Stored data
_____

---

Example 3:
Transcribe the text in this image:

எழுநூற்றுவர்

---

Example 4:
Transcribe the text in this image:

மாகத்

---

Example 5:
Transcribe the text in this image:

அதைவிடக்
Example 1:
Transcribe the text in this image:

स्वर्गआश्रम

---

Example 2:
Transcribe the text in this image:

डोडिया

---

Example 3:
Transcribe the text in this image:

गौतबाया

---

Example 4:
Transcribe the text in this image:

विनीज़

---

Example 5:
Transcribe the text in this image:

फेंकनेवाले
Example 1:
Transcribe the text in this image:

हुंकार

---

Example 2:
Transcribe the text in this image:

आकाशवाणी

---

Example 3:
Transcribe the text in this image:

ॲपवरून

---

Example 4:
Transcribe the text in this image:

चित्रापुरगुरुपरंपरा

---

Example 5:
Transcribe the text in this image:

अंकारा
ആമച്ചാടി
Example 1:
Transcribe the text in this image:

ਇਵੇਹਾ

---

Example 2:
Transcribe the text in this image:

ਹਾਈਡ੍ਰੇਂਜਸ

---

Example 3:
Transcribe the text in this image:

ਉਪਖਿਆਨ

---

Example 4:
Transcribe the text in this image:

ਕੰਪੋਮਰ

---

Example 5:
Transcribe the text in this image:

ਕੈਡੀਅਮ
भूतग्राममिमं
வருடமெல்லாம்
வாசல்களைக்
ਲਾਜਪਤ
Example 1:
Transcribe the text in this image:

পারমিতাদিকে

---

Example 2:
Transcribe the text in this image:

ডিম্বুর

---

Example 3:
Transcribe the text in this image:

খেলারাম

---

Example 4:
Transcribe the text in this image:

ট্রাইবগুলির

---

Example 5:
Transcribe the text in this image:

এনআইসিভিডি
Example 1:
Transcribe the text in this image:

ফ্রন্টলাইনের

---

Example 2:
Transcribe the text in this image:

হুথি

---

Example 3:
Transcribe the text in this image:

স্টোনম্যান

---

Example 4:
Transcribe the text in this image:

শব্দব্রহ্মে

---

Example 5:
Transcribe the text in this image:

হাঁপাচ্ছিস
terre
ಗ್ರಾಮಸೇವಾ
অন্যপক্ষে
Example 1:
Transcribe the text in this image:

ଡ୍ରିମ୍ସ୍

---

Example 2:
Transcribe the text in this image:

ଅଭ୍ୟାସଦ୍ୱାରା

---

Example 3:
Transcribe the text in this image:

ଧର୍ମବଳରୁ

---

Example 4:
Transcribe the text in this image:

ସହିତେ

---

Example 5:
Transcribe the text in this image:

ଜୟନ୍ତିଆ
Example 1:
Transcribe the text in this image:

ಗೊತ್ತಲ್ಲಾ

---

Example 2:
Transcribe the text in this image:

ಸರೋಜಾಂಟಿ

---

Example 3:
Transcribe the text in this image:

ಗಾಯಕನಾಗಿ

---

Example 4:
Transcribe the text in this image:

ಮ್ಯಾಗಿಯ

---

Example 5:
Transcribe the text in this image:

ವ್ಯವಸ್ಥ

_____

[Exercise instructions]:
All the data above should be restated in full, exactly.

[Answer box]:
---

Example 3:
Transcribe the text in this image:

எழுநூற்றுவர்

---

Example 4:
Transcribe the text in this image:

மாகத்

---

Example 5:
Transcribe the text in this image:

அதைவிடக்
Example 1:
Transcribe the text in this image:

स्वर्गआश्रम

---

Example 2:
Transcribe the text in this image:

डोडिया

---

Example 3:
Transcribe the text in this image:

गौतबाया

---

Example 4:
Transcribe the text in this image:

विनीज़

---

Example 5:
Transcribe the text in this image:

फेंकनेवाले
Example 1:
Transcribe the text in this image:

हुंकार

---

Example 2:
Transcribe the text in this image:

आकाशवाणी

---

Example 3:
Transcribe the text in this image:

ॲपवरून

---

Example 4:
Transcribe the text in this image:

चित्रापुरगुरुपरंपरा

---

Example 5:
Transcribe the text in this image:

अंकारा
ആമച്ചാടി
Example 1:
Transcribe the text in this image:

ਇਵੇਹਾ

---

Example 2:
Transcribe the text in this image:

ਹਾਈਡ੍ਰੇਂਜਸ

---

Example 3:
Transcribe the text in this image:

ਉਪਖਿਆਨ

---

Example 4:
Transcribe the text in this image:

ਕੰਪੋਮਰ

---

Example 5:
Transcribe the text in this image:

ਕੈਡੀਅਮ
भूतग्राममिमं
வருடமெல்லாம்
வாசல்களைக்
ਲਾਜਪਤ
Example 1:
Transcribe the text in this image:

পারমিতাদিকে

---

Example 2:
Transcribe the text in this image:

ডিম্বুর

---

Example 3:
Transcribe the text in this image:

খেলারাম

---

Example 4:
Transcribe the text in this image:

ট্রাইবগুলির

---

Example 5:
Transcribe the text in this image:

এনআইসিভিডি
Example 1:
Transcribe the text in this image:

ফ্রন্টলাইনের

---

Example 2:
Transcribe the text in this image:

হুথি

---

Example 3:
Transcribe the text in this image:

স্টোনম্যান

---

Example 4:
Transcribe the text in this image:

শব্দব্রহ্মে

---

Example 5:
Transcribe the text in this image:

হাঁপাচ্ছিস
terre
ಗ್ರಾಮಸೇವಾ
অন্যপক্ষে
Example 1:
Transcribe the text in this image:

ଡ୍ରିମ୍ସ୍

---

Example 2:
Transcribe the text in this image:

ଅଭ୍ୟାସଦ୍ୱାରା

---

Example 3:
Transcribe the text in this image:

ଧର୍ମବଳରୁ

---

Example 4:
Transcribe the text in this image:

ସହିତେ

---

Example 5:
Transcribe the text in this image:

ଜୟନ୍ତିଆ
Example 1:
Transcribe the text in this image:

ಗೊತ್ತಲ್ಲಾ

---

Example 2:
Transcribe the text in this image:

ಸರೋಜಾಂಟಿ

---

Example 3:
Transcribe the text in this image:

ಗಾಯಕನಾಗಿ

---

Example 4:
Transcribe the text in this image:

ಮ್ಯಾಗಿಯ

---

Example 5:
Transcribe the text in this image:

ವ್ಯವಸ್ಥ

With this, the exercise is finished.